Various former devorist ministers were called to Belém to assist the new government and one of them, Agostinho José Freire, headed for the palace in a carriage, wearing his full regalia. On his way he ran into a group of the National Guard. He stepped out of his carriage and was shot by a guardsman. The furious mob tore off his decorations, robbed his valuables, and dumped his body in a common grave at a cemetery.

Freire's murder caused panic in Belém and some of those who were armed began to slip back to their homes, leaving their arms behind. The rivalry between Terceira and Saldanha was so great that once the coup started, Saldanha refused to go to Belem until positively urged to do so by Lord Howard de Walden. However, when Passos Manuel and Ribeiro Saraiva arrived at the palace, surrounded by threats and curses from the Chartist crowds gathered outside, Saldanha came out, took them by the arm, and escorted them safely inside. In a show of strength, the Queen received the Belém Commissioners in the presence of King Ferdinand and the rest of the royal family, Palmela, Saldanha, Trigoso, and many former ministers, generals, Howard de Walden, Van de Weyer and the entire foreign diplomatic corps. After extended discussions a compromise was reached, although what exactly this was is not entirely clear, since differing accounts quickly appeared. Passos Manuel arrived back at Campo de Ourique at four in the afternoon and discussions followed on the court's proposals. Some were accepted, but the reinstitution of the House of Peers was categorically rejected. Sá da Bandeira was appointed to communicate this to the Queen.

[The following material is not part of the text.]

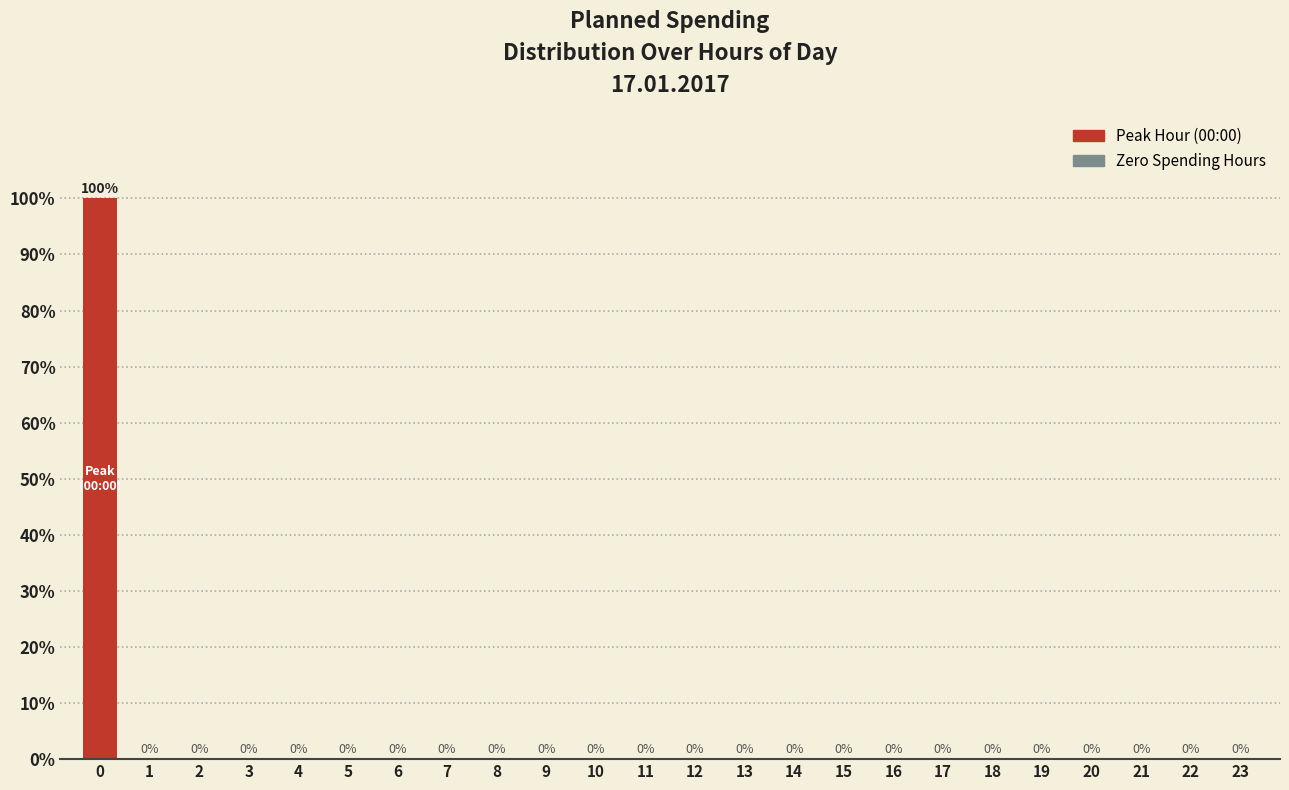

Reading right to left, list all the values displayed in this chart.

23=0	22=0	21=0	20=0	19=0	18=0	17=0	16=0	15=0	14=0	13=0	12=0	11=0	10=0	9=0	8=0	7=0	6=0	5=0	4=0	3=0	2=0	1=0	0=100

At Belém, while the court waited for a response to its proposals, some of the artillery units around the palace began to shout support for the constitution of 1820. Alarmed, King Ferdinand rode out with some mounted soldiers and chased them away. Concern grew that the court could not safely rely on its own army, and the Queen appealed to Howard de Walden to send British troops to protect her. Between 500 and 700 were landed between Belém and Alcântara on the night of 4 November. News of this intervention had the opposite effect to that intended, as there was general indignation among the population of Lisbon and it seemed likely that there would be a mass march on Belém. Passos Manuel and the Septembrists at Campo de Ourique absolutely refused to enter into any discussions for as long as foreign troops were on Portuguese soil. Realising her mistake, the Queen had the British troops returned to their ships and Sá da Bandeira was invited to a meeting with Saldanha for further negotiations.

==5 November==
On the morning of 5 November the Queen found herself with no support from foreign troops, her own army increasingly disaffected and going over to the Septembrists, and a firm consensus of the people of Lisbon rejecting the course of action she had taken. She agreed to the terms Sá da Bandeira had agreed with Saldanha. She reappointed the cabinet she had dismissed two days before, but was able to secure assurances that the royal power as set out it in the 1826 charter, including the royal veto and the right to dissolve the Chamber of Deputies, would be respected.

As word spread in Belém that the National Guard was marching on the palace, those who had supported the Queen the previous day quickly melted away, leaving it almost deserted. The Queen and her husband, abandoned by their supporters, agreed to Sá da Bandeira's proposal that they move back to the Necessidades Palace. They arrived at five in the afternoon to a tremendously enthusiastic welcome from the National Guard and the Septembrist crowds. Howard de Walden claimed that on 5 November the Queen was advised that her sister Princess Maria Amélia was to be put in the throne in her place, prompting her to come rapidly to an accommodation with the Septembrists.

==Aftermath==
After the Queen's return to Lisbon, the army returned to quarters, the National Guard returned home, and calm was restored to the city. the Constituent Cortes, summoned in October, met on 12 November. On 18 November an amnesty was issued for all those involved in the attempted coup.

A number of people associated with the attempted coup were obliged to flee the country, including the Duque de Palmela and his son, as well as :pt:José da Silva Carvalho, (pt) Vila Real and the 1st Baron Rendufe, who took refuge aboard on the Tagus and then sailed to England.